[Stored data]
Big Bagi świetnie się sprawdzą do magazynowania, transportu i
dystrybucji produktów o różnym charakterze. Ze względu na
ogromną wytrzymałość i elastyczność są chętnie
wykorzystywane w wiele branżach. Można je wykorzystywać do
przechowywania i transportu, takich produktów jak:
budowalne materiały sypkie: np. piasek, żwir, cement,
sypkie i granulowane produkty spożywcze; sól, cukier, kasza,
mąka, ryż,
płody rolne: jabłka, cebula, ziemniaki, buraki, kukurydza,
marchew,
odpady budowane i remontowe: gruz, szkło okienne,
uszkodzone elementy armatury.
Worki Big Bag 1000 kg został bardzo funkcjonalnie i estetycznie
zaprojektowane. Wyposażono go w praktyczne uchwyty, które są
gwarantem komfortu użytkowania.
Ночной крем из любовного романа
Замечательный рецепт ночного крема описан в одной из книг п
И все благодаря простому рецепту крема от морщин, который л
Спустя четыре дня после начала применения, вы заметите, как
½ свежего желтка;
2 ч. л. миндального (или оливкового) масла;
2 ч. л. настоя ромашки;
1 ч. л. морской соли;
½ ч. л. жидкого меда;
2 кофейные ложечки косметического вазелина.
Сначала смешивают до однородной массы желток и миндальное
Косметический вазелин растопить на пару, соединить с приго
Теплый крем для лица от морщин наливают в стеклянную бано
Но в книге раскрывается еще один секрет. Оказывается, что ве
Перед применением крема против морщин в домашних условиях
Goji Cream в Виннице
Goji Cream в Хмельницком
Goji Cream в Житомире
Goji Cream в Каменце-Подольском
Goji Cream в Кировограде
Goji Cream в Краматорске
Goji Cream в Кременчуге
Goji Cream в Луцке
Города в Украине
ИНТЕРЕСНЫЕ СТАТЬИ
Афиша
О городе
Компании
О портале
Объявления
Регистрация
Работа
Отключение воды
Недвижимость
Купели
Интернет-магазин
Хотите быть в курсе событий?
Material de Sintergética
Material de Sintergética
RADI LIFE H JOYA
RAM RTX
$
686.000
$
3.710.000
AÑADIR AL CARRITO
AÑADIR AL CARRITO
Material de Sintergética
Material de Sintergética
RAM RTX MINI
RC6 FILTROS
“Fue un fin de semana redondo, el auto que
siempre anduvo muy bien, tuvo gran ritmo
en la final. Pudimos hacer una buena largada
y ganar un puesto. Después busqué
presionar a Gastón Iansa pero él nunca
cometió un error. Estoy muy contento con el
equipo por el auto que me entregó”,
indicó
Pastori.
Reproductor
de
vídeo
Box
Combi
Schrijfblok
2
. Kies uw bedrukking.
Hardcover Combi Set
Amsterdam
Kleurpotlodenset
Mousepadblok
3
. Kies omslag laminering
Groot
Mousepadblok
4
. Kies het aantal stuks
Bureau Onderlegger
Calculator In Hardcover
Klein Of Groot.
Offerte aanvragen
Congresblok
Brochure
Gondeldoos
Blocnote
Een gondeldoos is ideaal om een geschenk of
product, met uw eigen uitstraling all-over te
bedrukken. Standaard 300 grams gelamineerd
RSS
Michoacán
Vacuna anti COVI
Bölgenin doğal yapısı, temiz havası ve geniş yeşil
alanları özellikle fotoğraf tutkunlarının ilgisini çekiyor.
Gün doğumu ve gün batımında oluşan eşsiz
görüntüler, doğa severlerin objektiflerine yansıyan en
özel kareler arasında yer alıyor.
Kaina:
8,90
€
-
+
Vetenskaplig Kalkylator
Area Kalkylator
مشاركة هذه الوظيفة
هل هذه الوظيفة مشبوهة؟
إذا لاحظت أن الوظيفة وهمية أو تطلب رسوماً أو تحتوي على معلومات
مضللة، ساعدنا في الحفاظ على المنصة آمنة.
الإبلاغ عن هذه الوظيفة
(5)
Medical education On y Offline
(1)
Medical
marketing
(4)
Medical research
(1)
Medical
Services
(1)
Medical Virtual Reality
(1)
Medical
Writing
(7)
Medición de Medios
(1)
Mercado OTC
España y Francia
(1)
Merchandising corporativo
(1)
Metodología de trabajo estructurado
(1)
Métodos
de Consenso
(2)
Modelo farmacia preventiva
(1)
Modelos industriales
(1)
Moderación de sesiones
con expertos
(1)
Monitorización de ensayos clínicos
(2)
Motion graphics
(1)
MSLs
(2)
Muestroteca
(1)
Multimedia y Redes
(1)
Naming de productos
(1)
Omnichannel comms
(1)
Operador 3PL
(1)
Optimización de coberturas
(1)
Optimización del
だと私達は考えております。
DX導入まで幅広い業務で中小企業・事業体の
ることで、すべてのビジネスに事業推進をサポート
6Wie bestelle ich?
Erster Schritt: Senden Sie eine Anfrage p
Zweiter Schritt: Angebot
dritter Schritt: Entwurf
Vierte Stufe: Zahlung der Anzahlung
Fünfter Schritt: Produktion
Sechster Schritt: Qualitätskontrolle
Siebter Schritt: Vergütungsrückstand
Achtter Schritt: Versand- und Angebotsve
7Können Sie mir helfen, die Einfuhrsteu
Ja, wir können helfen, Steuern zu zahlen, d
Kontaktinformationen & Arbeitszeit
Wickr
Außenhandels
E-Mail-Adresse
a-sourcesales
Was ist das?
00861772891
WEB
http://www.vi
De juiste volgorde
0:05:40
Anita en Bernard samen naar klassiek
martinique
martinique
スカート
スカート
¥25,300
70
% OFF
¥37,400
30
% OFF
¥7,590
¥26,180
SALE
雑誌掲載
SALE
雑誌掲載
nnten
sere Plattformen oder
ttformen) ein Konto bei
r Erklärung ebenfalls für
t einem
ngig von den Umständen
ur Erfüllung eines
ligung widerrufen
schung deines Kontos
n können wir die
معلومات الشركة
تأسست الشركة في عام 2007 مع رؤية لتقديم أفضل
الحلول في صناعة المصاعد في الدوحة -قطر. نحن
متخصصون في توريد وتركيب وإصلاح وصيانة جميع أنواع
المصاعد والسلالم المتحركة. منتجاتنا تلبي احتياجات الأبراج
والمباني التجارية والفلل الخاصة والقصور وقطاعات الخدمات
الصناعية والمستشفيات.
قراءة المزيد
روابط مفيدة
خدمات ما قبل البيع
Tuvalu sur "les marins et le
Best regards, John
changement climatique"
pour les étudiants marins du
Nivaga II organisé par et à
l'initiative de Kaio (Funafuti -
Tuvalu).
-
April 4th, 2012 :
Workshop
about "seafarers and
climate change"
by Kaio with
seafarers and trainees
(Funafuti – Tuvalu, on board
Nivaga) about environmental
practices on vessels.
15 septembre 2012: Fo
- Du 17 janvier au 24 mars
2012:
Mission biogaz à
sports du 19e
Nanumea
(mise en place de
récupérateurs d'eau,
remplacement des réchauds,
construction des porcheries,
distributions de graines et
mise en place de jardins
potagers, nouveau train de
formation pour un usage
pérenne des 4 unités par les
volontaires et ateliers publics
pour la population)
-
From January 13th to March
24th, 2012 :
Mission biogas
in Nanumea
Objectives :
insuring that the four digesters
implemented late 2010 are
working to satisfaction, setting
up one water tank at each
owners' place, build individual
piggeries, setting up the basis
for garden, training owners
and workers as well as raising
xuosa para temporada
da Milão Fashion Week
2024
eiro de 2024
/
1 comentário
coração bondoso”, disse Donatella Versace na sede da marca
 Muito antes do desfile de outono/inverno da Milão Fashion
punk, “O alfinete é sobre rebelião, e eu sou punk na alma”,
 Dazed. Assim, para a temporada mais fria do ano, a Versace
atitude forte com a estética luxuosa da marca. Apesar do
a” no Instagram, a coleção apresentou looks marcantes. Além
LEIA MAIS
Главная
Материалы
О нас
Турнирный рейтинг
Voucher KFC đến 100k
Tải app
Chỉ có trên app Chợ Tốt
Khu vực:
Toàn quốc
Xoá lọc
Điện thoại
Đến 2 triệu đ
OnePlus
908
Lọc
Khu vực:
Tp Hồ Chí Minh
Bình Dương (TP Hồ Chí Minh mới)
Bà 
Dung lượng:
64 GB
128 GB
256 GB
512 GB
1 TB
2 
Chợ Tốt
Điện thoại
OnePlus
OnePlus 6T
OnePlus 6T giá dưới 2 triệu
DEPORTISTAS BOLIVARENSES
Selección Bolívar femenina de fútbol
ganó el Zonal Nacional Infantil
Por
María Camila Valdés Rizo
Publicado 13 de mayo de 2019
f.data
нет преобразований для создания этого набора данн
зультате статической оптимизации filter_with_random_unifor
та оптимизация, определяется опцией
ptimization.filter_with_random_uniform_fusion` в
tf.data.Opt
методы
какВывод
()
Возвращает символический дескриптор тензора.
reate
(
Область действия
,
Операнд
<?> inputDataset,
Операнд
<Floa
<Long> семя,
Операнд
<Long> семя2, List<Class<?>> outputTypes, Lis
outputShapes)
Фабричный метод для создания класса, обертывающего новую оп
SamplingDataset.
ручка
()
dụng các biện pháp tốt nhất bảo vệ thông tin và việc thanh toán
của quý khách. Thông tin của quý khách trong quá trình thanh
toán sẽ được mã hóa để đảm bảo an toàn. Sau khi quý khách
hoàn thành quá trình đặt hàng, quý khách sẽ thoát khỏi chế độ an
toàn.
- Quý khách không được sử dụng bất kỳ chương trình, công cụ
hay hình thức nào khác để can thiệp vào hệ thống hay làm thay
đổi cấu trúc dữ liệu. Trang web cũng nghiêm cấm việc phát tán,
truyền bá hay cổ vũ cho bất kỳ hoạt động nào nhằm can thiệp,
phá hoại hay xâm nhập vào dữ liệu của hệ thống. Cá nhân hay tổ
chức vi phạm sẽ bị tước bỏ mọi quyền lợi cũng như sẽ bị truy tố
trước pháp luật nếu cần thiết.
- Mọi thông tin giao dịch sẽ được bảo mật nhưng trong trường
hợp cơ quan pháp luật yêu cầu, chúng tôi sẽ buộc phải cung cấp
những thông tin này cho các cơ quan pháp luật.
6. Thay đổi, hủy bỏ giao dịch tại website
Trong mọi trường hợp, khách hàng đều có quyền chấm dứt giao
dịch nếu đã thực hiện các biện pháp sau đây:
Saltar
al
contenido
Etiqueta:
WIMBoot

* Problem: Copy out the lines of the data where the word "pháp" can be found.

* Finished exercise:
dụng các biện pháp tốt nhất bảo vệ thông tin và việc thanh toán
trước pháp luật nếu cần thiết.
hợp cơ quan pháp luật yêu cầu, chúng tôi sẽ buộc phải cung cấp
những thông tin này cho các cơ quan pháp luật.
dịch nếu đã thực hiện các biện pháp sau đây:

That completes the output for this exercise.